Of course the trick’s flaking on Benjamin, and she’s upset about the trucker cap she’s wearing to look like a man. Plus, her electricity got turned off and this was the trick that was going to pay to turn it back on. We need to start a club for all the people who wake up at 1 p.m. and can’t face the world—we can talk to each other on the phone until the radio makes us cry at the same time. But Benjamin doesn’t want to cry. Advice for skipping stones: to get it to skip a lot, you need a flat stone about the size of your hand, and you need to throw it hard, down as well as out. A can of tuna doesn’t work as well as a bagel. Anger helps.
I call Andee. For an hour, I’m a mess and she’s talking, then all the sudden she’s a mess and I’m talking. My headache takes over. My hands hurt. On the radio, I hear about the law that went into effect banning the killing of baby harp seals for fur, but it defi
nes seals older than three weeks as adults—so much maturity before a seal hunter bludgeons you into someone’s hat!
I get my first trick in weeks, just after Ralowe and I go on the internet to place new ads—maybe it actually worked. But no, it’s from an old ad—the tragic thing is that I’m actually looking forward to it, because I haven’t had sex in so long. This changes when I arrive—the looking-forward part—the sex happens, I can tell he wants to get me off because his dick isn’t going anywhere. I lie back. Afterwards, I walk home, through Union Square and then up Geary. The weirdest thing is the new café that’s going to replace a Tenderloin gay bar with hardly any windows—the Hob Nob—yet another gentrification casualty.

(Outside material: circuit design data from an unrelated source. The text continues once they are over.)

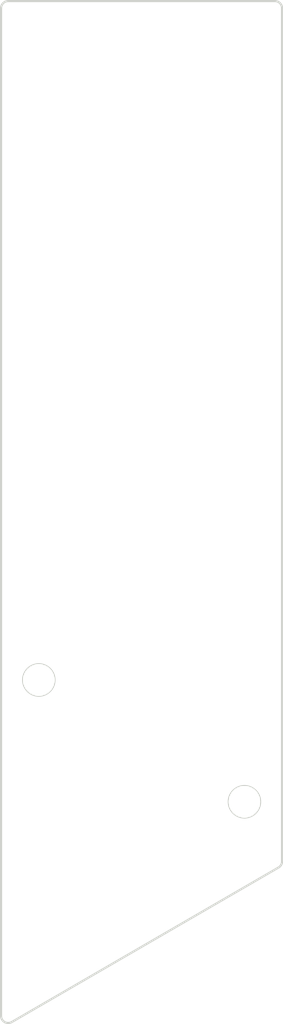
<source format=kicad_pcb>


(kicad_pcb
  (version 20240108)
  (generator "ergogen")
  (generator_version "4.1.0")
  (general
    (thickness 1.6)
    (legacy_teardrops no)
  )
  (paper "A3")
  (title_block
    (title "controller_overlay")
    (date "2025-05-30")
    (rev "0.1")
    (company "huntercook")
  )

  (layers
    (0 "F.Cu" signal)
    (31 "B.Cu" signal)
    (32 "B.Adhes" user "B.Adhesive")
    (33 "F.Adhes" user "F.Adhesive")
    (34 "B.Paste" user)
    (35 "F.Paste" user)
    (36 "B.SilkS" user "B.Silkscreen")
    (37 "F.SilkS" user "F.Silkscreen")
    (38 "B.Mask" user)
    (39 "F.Mask" user)
    (40 "Dwgs.User" user "User.Drawings")
    (41 "Cmts.User" user "User.Comments")
    (42 "Eco1.User" user "User.Eco1")
    (43 "Eco2.User" user "User.Eco2")
    (44 "Edge.Cuts" user)
    (45 "Margin" user)
    (46 "B.CrtYd" user "B.Courtyard")
    (47 "F.CrtYd" user "F.Courtyard")
    (48 "B.Fab" user)
    (49 "F.Fab" user)
  )

  (setup
    (pad_to_mask_clearance 0.05)
    (allow_soldermask_bridges_in_footprints no)
    (pcbplotparams
      (layerselection 0x00010fc_ffffffff)
      (plot_on_all_layers_selection 0x0000000_00000000)
      (disableapertmacros no)
      (usegerberextensions no)
      (usegerberattributes yes)
      (usegerberadvancedattributes yes)
      (creategerberjobfile yes)
      (dashed_line_dash_ratio 12.000000)
      (dashed_line_gap_ratio 3.000000)
      (svgprecision 4)
      (plotframeref no)
      (viasonmask no)
      (mode 1)
      (useauxorigin no)
      (hpglpennumber 1)
      (hpglpenspeed 20)
      (hpglpendiameter 15.000000)
      (pdf_front_fp_property_popups yes)
      (pdf_back_fp_property_popups yes)
      (dxfpolygonmode yes)
      (dxfimperialunits yes)
      (dxfusepcbnewfont yes)
      (psnegative no)
      (psa4output no)
      (plotreference yes)
      (plotvalue yes)
      (plotfptext yes)
      (plotinvisibletext no)
      (sketchpadsonfab no)
      (subtractmaskfromsilk no)
      (outputformat 1)
      (mirror no)
      (drillshape 1)
      (scaleselection 1)
      (outputdirectory "")
    )
  )

  (net 0 "")

  
  (footprint "ceoloide:mounting_hole_npth" (layer "F.Cu") (at 167.3553269 156.2080229 0))
  

  (footprint "ceoloide:mounting_hole_npth" (layer "F.Cu") (at 181.78732689999998 164.7270229 0))
  
  (gr_line (start 164.7063269 179.7023448063304) (end 164.7063269 109.2220229) (layer Edge.Cuts) (stroke (width 0.15) (type default)))
(gr_line (start 165.2063269 108.7220229) (end 183.9263269 108.7220229) (layer Edge.Cuts) (stroke (width 0.15) (type default)))
(gr_line (start 184.4263269 109.2220229) (end 184.4263269 168.89434776729482) (layer Edge.Cuts) (stroke (width 0.15) (type default)))
(gr_line (start 184.17632690000002 169.32736046729482) (end 165.4563269 180.13535750633042) (layer Edge.Cuts) (stroke (width 0.15) (type default)))
(gr_arc (start 165.2063269 108.7220229) (mid 164.85277349999998 108.8684695) (end 164.7063269 109.2220229) (layer Edge.Cuts) (stroke (width 0.15) (type default)))
(gr_arc (start 184.4263269 109.2220229) (mid 184.2798803 108.8684695) (end 183.9263269 108.7220229) (layer Edge.Cuts) (stroke (width 0.15) (type default)))
(gr_arc (start 184.1763269 169.32736046729482) (mid 184.3593396 169.14434776729482) (end 184.4263269 168.89434776729482) (layer Edge.Cuts) (stroke (width 0.15) (type default)))
(gr_arc (start 164.7063269 179.7023448063304) (mid 164.9563269 180.1353575063304) (end 165.4563269 180.1353575063304) (layer Edge.Cuts) (stroke (width 0.15) (type default)))
(gr_circle (center 167.3553269 156.2080229) (end 168.4553269 156.2080229) (layer Edge.Cuts) (stroke (width 0.15) (type default)) (fill none))
(gr_circle (center 181.78732689999998 164.7270229) (end 182.88732689999998 164.7270229) (layer Edge.Cuts) (stroke (width 0.15) (type default)) (fill none))

)


</source>
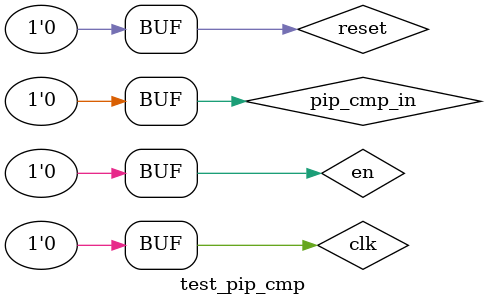
<source format=v>
`timescale 1ns / 1ps


module test_pip_cmp;

	// Inputs
	reg pip_cmp_in;
	reg reset;
	reg clk;
	reg en;

	// Outputs
	wire pip_cmp_out;

	// Instantiate the Unit Under Test (UUT)
	pip_cmp uut (
		.pip_cmp_in(pip_cmp_in), 
		.reset(reset), 
		.clk(clk), 
		.en(en), 
		.pip_cmp_out(pip_cmp_out)
	);

	initial begin
		// Initialize Inputs
		pip_cmp_in = 0;
		reset = 0;
		clk = 0;
		en = 0;

		// Wait 100 ns for global reset to finish
		#100;
        
		// Add stimulus here

	end
      
endmodule


</source>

Vocabulary from my dreams: a Montenegro cocktail! It all happens in Provincetown, each house on Commercial Street has a cage that rises behind it like a stadium. I try to go to yoga—a huge building of packed rooms—I accidentally knock someone over who’s doing final relaxation on the top of a door frame, then step on someone’s hair in one crowded class. Needless to say, everyone hates me. I find the teacher I like, but then lose her in the hallway, and when I get to her class I’m trying to explain my injuries, but then that class is overflowing too.
Crying, I go outside, onto a beach filled with redwoods until some punk kids are screaming WATCH OUT—Montenegro cocktails—and the cops, drinking cocktails in a boat-size Hummer with glass walls, are hurling gallon-size bottles of gasoline into the woods—Molotovs might have started the Russian Revolution, but Montenegro started the First World War! Somehow, nothing is on fire but I’m running far and fast. When I wake up, the bottoms of my feet hurt.